Non-FAT32 Filesystems

When your USB stick is formatted with a filesystem other than FAT32, you might have to specify the necessary filesystem modules in the boot parameters.

To do so, mount the USB stick and change the syslinux.cfg file line from

append initrd=/boot/grsec.gz alpine_dev=usbdisk:vfat modules=loop,cramfs,sd-mod,usb-storage quiet

to

append initrd=/boot/grsec.gz alpine_dev=usbdisk:ext3 modules=loop,cramfs,sd-mod,usb-storage,ext3 quiet

in the case of an ext3 formatted partition. A similar procedure might apply to other filesystems (if they are supported by syslinux and the Alpine Linux kernel).
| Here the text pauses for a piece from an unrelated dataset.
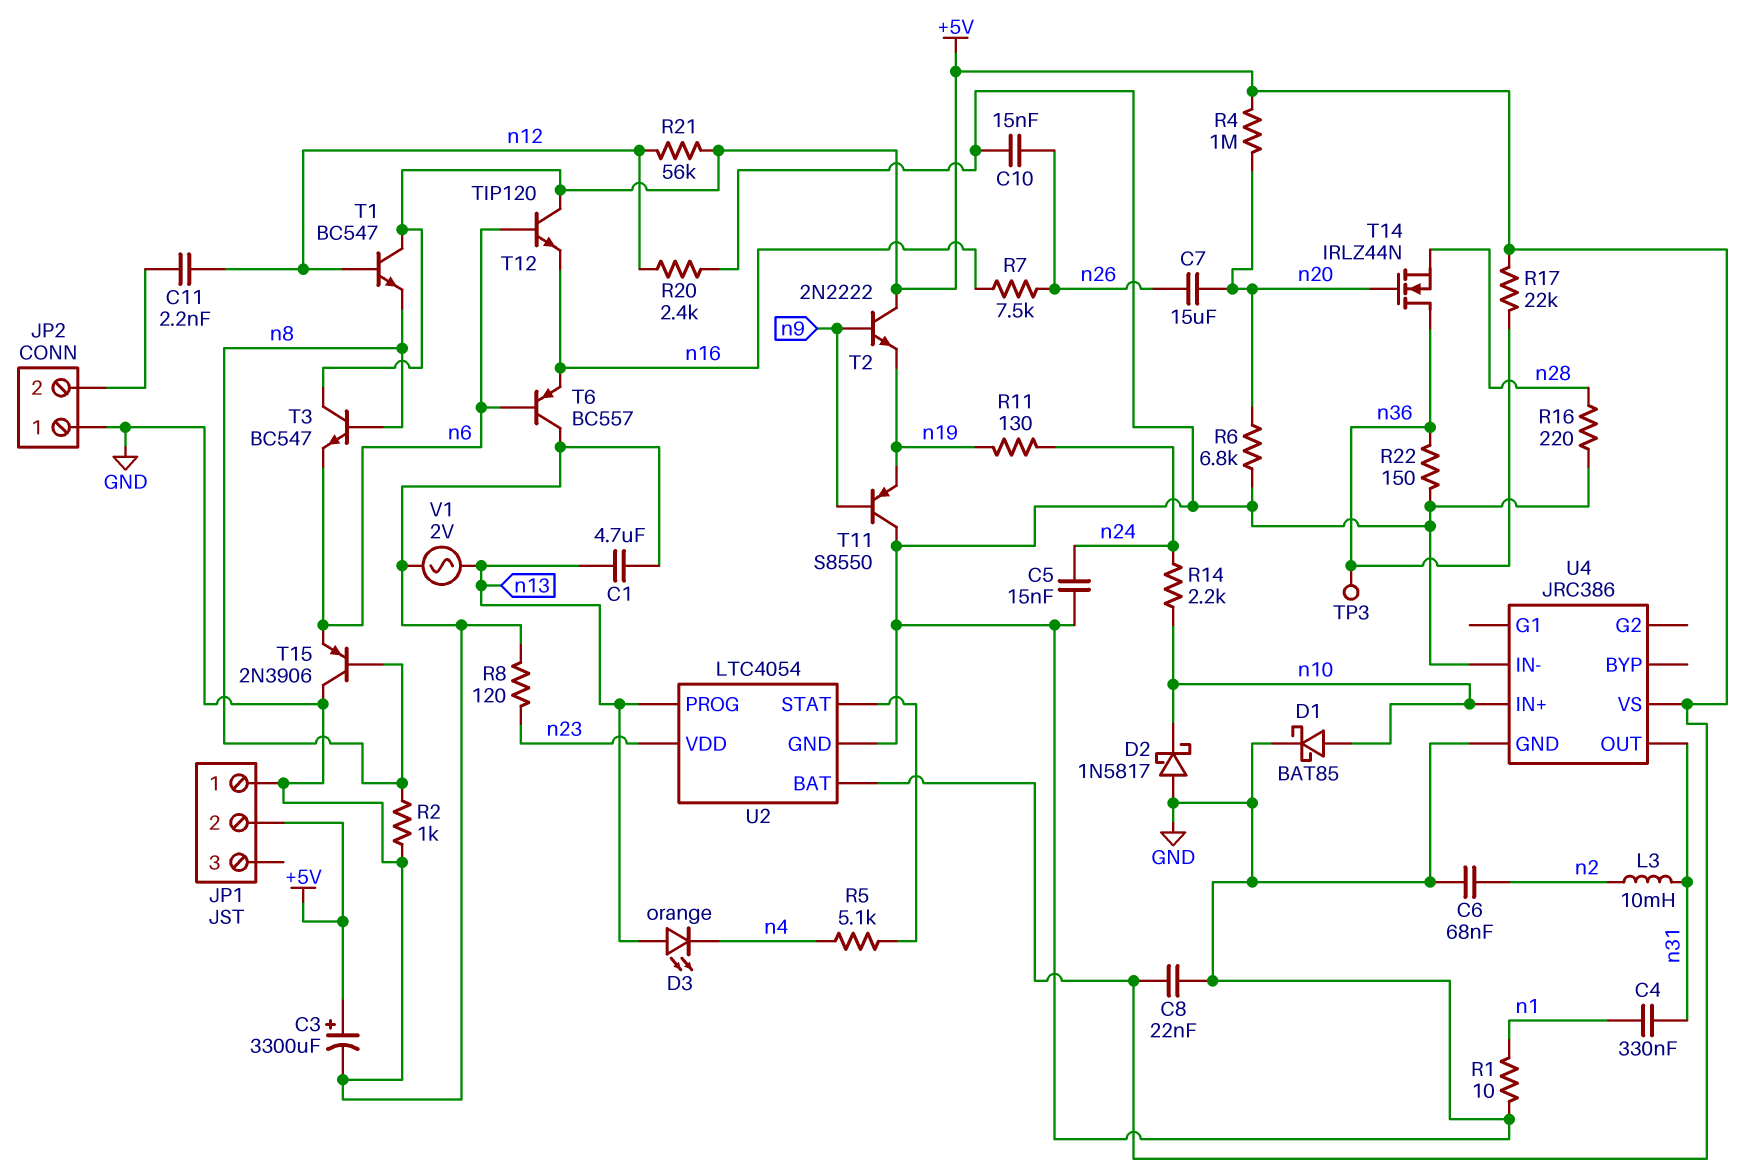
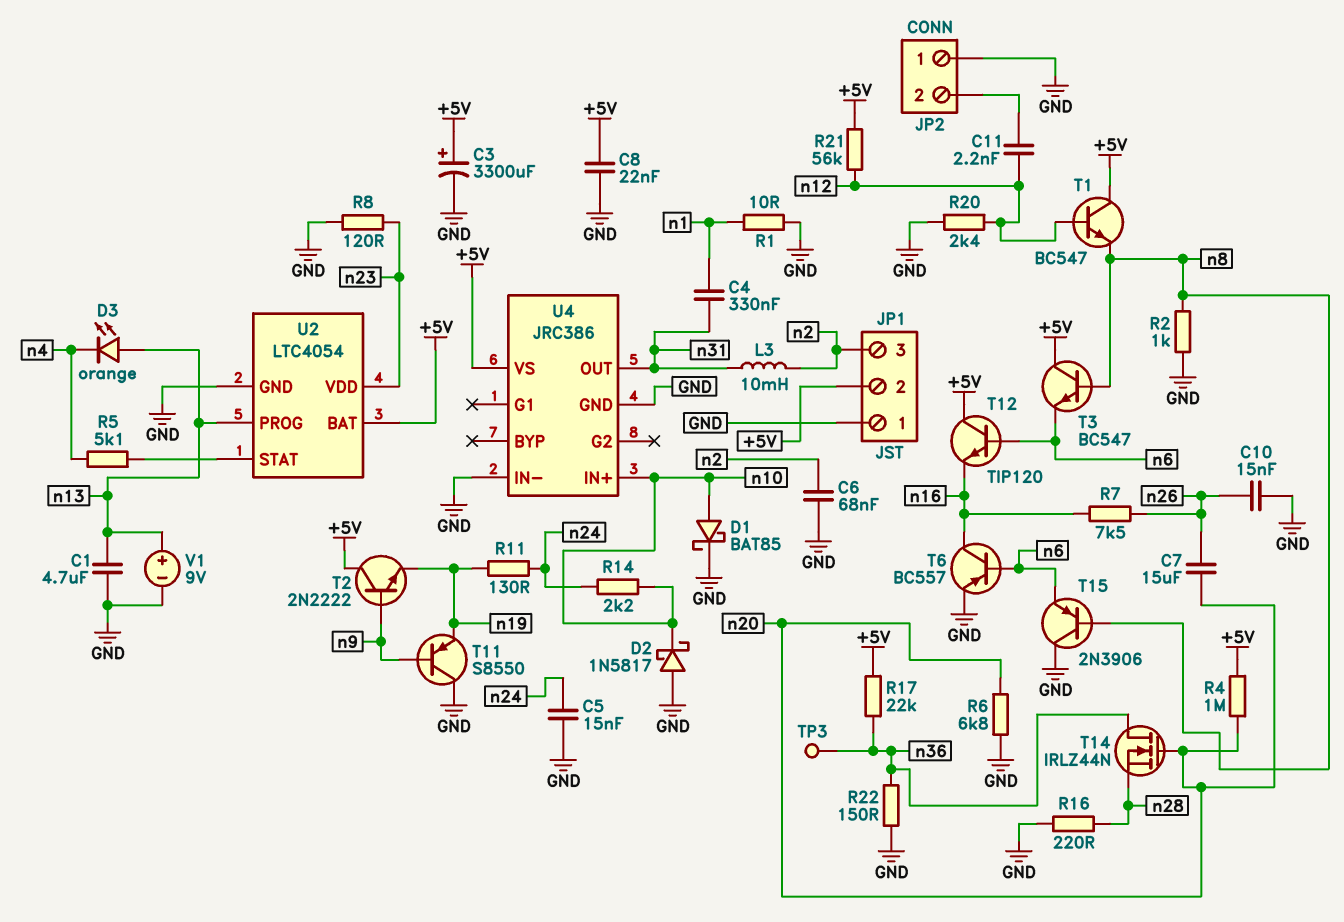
JP1 pin 3: none -> n2
T6: PNP BC557 (B n6, C GND, E n16) -> PNP BC557 (B n6, C n16, E GND)
V1: AC 2V (GND, n13) -> 9V (plus n13, minus GND)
Alpine Linux has some special applications that helps you to use it in the way you want.
Some of the first scripts you are suggested to use is:

  • setup-alpine (Configures all basic things on your Alpine Linux)
  • setup-acf (was named setup-webconf before Alpine 1.9 beta 4) (Configures ACF (webconfiguration) so you can manage your box through https)
Note: Just type any of the above commands on your console and hit Enter to execute the script.